• [EXPLORE THE MATERIAL]
1 – From the Romney article, reproduce word for word the stretch from "Republican presidential candidate" through "we're still there.".
2 – According to the Romney article, which division is the daughter of the woman at the Dayton rally serving in?

(TEXT SECTION begins)

Republican presidential candidate Mitt Romney answered tough questions on veterans' benefits and the future of U.S. troops in Afghanistan Saturday, castigating President Barack Obama for failing to effectively communicate to the troops and Americans at home why we're still there.

The former Massachusetts governor told a woman at a rally in Dayton that the president has failed in supporting her daughter, who is serving in the 82nd Airborne Division at Bagram Airbase and is confused why she is still there, according to her mother.

“If your daughter is not familiar with the mission that she's on, how in the world can the commander in chief sleep at night, knowing that we have soldiers in harm’s way that don't know exactly, precisely, what it is that they're doing there?" The National Journal reports Romney said. Romney told the crowd that he found the president's failure to make the mission clear, one of the "most disturbing and hard to explain" elements of Obama's tenure, according to The National Journal.

Romney said Saturday that he understood the troops' purpose in Afghanistan is to hep Afghani foces achieve sovereignty and security, but pointed out that "we will not be able to hand on a silver platter their freedom. They will have to fight for that, earn it, keep the Taliban from taking it away from them. But we've given them that opportunity. We need to finish the job of passing it off to them, and bring our troops home as soon as humanly possible."

(TEXT SECTION ends)
(DATA BLOCK begins)

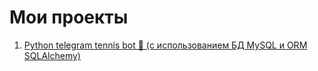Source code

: # Мои проекты
1. [Python telegram tennis bot 🎾 (с использованием БД MySQL и ORM SQLAlchemy)](https://github.com/Blausher/show/tree/main/tg_tennis_project)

(DATA BLOCK ends)

• [ANSWERS TO THE PROBLEMS]
1 –
Republican presidential candidate Mitt Romney answered tough questions on veterans' benefits and the future of U.S. troops in Afghanistan Saturday, castigating President Barack Obama for failing to effectively communicate to the troops and Americans at home why we're still there.

2 – The 82nd Airborne Division.